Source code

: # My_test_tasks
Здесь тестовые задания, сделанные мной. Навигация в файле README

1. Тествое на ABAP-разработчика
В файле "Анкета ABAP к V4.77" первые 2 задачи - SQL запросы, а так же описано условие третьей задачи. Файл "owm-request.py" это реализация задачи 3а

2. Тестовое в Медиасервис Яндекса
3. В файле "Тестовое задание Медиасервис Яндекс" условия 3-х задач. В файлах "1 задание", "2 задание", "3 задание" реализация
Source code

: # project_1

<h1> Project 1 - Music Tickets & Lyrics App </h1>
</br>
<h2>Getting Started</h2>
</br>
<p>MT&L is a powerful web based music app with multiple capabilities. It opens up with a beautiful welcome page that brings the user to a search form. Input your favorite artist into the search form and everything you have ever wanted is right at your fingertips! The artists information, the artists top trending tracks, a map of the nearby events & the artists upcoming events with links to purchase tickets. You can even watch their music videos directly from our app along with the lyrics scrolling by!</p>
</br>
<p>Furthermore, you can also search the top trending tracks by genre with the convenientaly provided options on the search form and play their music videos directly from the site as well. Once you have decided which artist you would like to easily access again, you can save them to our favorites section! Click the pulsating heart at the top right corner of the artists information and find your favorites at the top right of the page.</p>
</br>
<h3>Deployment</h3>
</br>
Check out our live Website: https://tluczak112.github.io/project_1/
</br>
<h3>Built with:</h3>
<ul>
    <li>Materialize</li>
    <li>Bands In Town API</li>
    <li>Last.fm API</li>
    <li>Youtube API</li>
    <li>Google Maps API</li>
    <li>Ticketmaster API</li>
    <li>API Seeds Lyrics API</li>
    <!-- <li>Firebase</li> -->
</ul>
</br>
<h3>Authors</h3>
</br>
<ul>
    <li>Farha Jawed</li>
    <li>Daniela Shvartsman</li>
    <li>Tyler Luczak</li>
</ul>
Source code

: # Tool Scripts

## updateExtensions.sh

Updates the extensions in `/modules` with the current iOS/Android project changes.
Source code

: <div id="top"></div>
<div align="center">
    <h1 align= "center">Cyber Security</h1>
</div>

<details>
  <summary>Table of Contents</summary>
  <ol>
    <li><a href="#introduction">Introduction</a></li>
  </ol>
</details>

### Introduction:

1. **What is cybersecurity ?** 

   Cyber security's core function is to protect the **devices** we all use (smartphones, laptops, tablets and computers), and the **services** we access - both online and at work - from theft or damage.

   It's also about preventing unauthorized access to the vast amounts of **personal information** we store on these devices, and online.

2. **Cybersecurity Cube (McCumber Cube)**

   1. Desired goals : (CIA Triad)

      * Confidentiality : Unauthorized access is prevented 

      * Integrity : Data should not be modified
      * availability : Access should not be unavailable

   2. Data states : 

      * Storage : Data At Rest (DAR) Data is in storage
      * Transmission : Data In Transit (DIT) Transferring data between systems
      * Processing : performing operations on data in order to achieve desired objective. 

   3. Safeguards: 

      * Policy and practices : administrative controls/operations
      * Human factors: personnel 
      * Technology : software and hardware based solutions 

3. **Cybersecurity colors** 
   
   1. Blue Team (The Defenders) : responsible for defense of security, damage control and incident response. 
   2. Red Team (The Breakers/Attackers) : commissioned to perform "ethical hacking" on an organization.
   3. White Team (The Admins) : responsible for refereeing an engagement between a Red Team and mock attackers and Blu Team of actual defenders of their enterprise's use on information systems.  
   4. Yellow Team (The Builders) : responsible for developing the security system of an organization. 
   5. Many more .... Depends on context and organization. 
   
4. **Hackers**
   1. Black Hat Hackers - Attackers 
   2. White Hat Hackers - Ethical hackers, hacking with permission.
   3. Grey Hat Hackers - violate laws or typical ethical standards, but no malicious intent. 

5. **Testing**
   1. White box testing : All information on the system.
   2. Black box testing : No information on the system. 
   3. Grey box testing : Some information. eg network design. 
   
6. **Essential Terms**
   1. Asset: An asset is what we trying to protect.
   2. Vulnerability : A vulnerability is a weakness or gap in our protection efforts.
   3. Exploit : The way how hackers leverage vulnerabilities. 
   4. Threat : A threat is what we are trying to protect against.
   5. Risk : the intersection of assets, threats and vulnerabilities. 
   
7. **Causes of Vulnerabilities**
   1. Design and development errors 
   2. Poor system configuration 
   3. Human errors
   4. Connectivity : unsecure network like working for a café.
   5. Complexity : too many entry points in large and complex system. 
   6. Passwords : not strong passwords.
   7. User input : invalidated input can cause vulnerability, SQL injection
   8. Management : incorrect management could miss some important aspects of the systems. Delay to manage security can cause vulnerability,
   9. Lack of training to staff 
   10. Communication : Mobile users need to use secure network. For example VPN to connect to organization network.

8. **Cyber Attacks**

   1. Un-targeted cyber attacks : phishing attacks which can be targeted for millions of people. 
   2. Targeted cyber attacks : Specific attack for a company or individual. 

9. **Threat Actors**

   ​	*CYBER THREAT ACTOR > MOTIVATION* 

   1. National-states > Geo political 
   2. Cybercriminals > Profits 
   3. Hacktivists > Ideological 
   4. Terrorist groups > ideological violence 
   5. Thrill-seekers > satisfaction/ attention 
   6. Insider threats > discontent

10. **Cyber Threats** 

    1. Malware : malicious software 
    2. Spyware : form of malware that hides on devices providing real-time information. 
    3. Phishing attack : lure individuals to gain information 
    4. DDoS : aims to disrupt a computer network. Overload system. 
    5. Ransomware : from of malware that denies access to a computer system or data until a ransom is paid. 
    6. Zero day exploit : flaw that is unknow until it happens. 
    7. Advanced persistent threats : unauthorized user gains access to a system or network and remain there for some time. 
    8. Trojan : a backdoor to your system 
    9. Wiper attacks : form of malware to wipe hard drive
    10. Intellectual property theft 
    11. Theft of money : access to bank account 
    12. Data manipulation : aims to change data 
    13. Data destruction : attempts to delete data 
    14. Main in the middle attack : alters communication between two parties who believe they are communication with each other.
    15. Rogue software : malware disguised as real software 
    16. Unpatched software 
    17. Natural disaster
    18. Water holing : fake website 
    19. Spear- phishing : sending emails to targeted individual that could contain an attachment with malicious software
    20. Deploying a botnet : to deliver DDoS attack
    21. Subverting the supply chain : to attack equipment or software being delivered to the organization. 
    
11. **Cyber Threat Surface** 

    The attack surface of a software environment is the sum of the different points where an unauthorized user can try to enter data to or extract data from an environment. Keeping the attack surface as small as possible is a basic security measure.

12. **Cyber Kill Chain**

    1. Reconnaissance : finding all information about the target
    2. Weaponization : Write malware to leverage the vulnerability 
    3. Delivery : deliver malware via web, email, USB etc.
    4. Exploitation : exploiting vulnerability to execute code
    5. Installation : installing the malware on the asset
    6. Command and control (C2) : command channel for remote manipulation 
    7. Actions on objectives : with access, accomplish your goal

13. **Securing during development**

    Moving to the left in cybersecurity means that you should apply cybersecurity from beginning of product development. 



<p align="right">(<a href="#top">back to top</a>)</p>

TASK BRIEF |
Transcribe the part of the data that opens with the line containing "1. Un-targeted cyber" and closes with the line containing "ACTOR > MOTIVATION*", reproducing both of those lines and everything between them precisely.

ANSWER FOR THE TASK |
   1. Un-targeted cyber attacks : phishing attacks which can be targeted for millions of people. 
   2. Targeted cyber attacks : Specific attack for a company or individual. 

9. **Threat Actors**

   ​	*CYBER THREAT ACTOR > MOTIVATION* 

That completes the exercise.